** TASK ITEM A **
Answer these from the gunshot detection transcript below:
(i) How many recordings from Cameroon was the earlier template detector's performance based on?
(ii) What precision did that template detector have?
(iii) What recall and precision did Naveen's model reach when trained on data from Belize?
^^^^^^^^
But that actually helped it because it made sure it didn’t overfit to this dataset that I had. And that allowed it to, when it was only trained on a dataset from Belize, also detect gunshots from Africa and Vietnam because it wasn’t overfitting to this one specific dataset.

Hobson: To make sure the model could pick out gunshots in different habitats, Naveen also overlaid different examples of sounds from various recordings on top of his gunshot spectrograms.

The creation he made with Cornell for the Elephant Listening Project was incredibly accurate. Based on more than 30,000 recordings from Cameroon, the template detector the Cornell team used previously had a recall of around 87 percent—that refers to the proportion of gunshots it was able to pick out from the soundscape—and a precision of 0.084. The precision is how often the detector was right, meaning it didn’t produce false positives.

Hedwig: So there was, like, 90 percent of the detections we got were not gunshots.

Hobson: Naveen says that, using the same Cameroon dataset, the neural network he developed achieved a recall of 82 percent and a precision of 0.87. When trained on data from Belize, his model’s recall was 89 percent, and the precision was 0.93.

Dhar: And if we reduce the recall a little bit—if we’re willing to trade some of the fainter, larger-distance gunshots that were maybe, like, three kilometers [about 1.86 miles] away—then we can get pretty close to 100 percent precision, or 0 percent false positives.

Hobson: Improved accuracy brings the dream of real-time monitoring a step closer. This would make anti-poaching patrols more efficient and help them serve as better deterrents because it’s more likely potential poachers will get caught.

Hedwig: So it’s a win-win, you know? Anti-poaching patrols will be safer, and there will be less encounters that might be potentially dangerous with poachers that are often armed as well.

Hobson: Real-time acoustic monitoring could be a game changer.

Hedley: If you’re monitoring poaching, you need to know that the poaching is happening now, not six weeks ago. If you’re going to mount a response to poaching, you wanna be confident that you’re responding to an actual poaching event, rather than, say, a branch breaking in the forest.
^^^^^^^^
** TASK ITEM B **
Select every line in the rows that contains the string "local".
^^^^^^^^
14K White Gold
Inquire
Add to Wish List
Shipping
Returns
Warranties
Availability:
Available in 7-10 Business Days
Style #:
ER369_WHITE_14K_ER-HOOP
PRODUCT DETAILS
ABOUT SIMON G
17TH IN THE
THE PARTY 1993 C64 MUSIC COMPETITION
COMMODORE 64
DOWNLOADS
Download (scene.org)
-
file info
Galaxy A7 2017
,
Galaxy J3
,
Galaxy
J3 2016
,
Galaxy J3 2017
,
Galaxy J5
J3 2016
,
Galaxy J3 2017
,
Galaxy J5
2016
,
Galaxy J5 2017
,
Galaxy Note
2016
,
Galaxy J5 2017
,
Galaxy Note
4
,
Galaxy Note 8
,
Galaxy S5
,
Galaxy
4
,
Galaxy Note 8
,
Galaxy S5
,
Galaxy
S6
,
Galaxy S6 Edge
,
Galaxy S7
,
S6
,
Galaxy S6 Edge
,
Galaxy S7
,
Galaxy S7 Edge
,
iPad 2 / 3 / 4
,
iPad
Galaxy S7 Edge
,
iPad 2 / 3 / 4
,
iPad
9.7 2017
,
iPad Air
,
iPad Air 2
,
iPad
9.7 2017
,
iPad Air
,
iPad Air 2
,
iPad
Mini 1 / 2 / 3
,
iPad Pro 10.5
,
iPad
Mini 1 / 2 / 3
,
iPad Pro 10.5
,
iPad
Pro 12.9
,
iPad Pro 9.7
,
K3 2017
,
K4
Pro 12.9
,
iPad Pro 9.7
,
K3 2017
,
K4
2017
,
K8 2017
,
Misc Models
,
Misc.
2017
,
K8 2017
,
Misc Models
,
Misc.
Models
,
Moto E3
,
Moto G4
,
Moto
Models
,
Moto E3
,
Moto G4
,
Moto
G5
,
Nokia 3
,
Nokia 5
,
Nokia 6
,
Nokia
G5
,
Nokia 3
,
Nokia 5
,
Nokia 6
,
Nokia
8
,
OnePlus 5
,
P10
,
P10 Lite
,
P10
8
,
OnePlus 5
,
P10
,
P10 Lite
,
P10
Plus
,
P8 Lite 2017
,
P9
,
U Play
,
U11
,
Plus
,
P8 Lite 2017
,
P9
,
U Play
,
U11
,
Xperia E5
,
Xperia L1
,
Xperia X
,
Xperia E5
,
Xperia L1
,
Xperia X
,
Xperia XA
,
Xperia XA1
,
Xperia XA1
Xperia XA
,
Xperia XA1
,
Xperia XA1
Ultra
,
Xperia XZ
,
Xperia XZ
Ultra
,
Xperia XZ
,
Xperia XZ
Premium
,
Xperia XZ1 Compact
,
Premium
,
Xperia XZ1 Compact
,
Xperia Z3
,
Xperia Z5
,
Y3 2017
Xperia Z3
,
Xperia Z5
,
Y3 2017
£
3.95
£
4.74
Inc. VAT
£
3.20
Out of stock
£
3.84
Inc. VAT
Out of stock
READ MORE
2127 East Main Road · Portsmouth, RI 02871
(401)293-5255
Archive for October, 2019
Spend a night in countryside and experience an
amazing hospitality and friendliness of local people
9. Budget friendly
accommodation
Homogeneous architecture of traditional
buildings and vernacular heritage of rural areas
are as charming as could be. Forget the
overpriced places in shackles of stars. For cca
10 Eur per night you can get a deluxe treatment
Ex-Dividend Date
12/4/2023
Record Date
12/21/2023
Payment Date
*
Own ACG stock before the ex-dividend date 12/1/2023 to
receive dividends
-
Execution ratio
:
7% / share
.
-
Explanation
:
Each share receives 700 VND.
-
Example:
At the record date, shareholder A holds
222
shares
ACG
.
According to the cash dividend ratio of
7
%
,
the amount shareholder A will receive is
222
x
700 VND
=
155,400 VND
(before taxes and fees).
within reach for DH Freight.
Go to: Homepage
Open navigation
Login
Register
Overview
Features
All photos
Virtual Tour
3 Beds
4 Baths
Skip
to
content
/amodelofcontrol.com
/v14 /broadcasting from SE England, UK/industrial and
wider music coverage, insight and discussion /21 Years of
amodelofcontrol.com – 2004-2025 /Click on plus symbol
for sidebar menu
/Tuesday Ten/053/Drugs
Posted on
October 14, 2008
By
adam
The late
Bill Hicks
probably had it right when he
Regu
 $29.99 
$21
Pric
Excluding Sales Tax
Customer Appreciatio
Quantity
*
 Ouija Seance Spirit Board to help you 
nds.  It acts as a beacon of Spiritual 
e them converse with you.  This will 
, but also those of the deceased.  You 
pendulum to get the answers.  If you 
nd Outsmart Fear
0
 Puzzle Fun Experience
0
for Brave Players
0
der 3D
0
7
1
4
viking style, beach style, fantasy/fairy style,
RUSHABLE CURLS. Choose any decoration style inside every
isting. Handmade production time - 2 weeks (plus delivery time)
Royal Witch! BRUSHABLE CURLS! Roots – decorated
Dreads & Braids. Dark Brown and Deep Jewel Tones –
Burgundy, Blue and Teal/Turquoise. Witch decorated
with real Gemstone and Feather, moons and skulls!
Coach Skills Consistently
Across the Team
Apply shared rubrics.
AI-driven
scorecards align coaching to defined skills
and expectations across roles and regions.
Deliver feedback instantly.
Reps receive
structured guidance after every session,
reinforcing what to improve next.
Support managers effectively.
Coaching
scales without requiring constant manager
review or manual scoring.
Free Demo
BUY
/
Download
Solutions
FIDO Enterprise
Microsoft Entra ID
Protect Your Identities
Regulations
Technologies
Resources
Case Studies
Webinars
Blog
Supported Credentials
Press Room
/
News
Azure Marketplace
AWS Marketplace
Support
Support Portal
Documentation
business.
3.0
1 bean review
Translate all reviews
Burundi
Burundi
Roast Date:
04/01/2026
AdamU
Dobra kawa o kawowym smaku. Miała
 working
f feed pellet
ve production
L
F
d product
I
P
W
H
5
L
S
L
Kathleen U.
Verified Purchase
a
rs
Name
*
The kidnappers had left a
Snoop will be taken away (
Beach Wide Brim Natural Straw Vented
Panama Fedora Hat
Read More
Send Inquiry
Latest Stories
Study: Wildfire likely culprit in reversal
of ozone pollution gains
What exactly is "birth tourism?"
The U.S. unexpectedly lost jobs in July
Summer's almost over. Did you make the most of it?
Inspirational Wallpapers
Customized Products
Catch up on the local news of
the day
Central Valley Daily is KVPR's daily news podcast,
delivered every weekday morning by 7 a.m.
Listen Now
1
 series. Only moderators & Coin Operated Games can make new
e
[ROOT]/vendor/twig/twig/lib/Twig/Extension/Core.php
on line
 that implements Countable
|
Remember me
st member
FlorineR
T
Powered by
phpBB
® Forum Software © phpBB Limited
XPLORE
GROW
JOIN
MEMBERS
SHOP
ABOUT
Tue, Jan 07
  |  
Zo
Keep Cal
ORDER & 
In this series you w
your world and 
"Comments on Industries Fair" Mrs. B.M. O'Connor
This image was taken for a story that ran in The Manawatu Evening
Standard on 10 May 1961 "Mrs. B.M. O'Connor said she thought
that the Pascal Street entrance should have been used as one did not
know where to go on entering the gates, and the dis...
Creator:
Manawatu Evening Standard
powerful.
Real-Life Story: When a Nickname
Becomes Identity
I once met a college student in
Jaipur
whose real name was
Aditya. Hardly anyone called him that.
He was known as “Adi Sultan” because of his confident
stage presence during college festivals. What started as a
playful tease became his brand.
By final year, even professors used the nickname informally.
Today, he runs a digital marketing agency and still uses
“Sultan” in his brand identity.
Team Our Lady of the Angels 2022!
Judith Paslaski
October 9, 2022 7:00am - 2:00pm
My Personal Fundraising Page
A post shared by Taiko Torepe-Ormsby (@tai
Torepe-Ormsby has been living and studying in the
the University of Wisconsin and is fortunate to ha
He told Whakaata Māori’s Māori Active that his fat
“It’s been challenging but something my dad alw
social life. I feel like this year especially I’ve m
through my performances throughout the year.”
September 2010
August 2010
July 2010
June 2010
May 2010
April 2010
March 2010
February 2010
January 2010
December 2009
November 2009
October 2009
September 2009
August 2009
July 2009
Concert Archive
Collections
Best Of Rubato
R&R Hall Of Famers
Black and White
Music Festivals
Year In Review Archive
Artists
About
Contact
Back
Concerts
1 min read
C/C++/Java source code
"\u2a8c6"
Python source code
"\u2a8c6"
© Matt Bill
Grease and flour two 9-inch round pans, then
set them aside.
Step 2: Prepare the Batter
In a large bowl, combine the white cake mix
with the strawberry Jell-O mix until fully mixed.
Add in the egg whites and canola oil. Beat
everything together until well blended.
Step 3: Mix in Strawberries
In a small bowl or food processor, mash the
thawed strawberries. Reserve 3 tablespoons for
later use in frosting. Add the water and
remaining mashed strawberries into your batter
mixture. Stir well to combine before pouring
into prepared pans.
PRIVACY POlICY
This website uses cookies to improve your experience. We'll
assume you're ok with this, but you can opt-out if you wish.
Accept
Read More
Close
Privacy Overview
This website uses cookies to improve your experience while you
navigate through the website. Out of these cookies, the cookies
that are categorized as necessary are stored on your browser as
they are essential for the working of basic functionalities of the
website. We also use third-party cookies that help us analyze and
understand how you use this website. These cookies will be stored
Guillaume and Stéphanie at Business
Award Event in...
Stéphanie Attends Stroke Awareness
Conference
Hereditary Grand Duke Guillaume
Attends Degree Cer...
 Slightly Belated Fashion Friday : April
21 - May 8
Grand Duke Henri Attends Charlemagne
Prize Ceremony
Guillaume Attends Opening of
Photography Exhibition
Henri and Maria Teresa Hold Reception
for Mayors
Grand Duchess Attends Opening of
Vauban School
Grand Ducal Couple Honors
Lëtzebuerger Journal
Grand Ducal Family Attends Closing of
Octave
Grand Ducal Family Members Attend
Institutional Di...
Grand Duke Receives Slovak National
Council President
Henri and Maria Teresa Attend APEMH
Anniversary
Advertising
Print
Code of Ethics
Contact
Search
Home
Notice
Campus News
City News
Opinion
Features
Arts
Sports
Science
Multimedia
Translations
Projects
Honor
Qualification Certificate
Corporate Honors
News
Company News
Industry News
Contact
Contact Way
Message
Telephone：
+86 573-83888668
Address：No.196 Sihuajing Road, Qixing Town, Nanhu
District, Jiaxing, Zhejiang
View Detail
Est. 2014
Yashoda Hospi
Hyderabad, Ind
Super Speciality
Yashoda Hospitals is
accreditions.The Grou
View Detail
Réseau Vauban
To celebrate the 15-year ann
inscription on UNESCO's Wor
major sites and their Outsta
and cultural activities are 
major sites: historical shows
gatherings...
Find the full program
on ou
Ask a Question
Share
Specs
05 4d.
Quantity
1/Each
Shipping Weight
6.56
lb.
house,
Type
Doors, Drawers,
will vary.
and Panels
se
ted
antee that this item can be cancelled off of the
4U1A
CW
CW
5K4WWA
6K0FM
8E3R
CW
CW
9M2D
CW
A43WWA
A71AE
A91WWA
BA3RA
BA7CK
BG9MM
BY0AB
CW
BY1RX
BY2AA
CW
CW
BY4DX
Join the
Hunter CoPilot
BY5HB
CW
^^^^^^^^
** EXERCISE OUTPUT A **
(i) More than 30,000
(ii) 0.084
(iii) A recall of 89 percent and a precision of 0.93

** EXERCISE OUTPUT B **
amazing hospitality and friendliness of local people
Catch up on the local news of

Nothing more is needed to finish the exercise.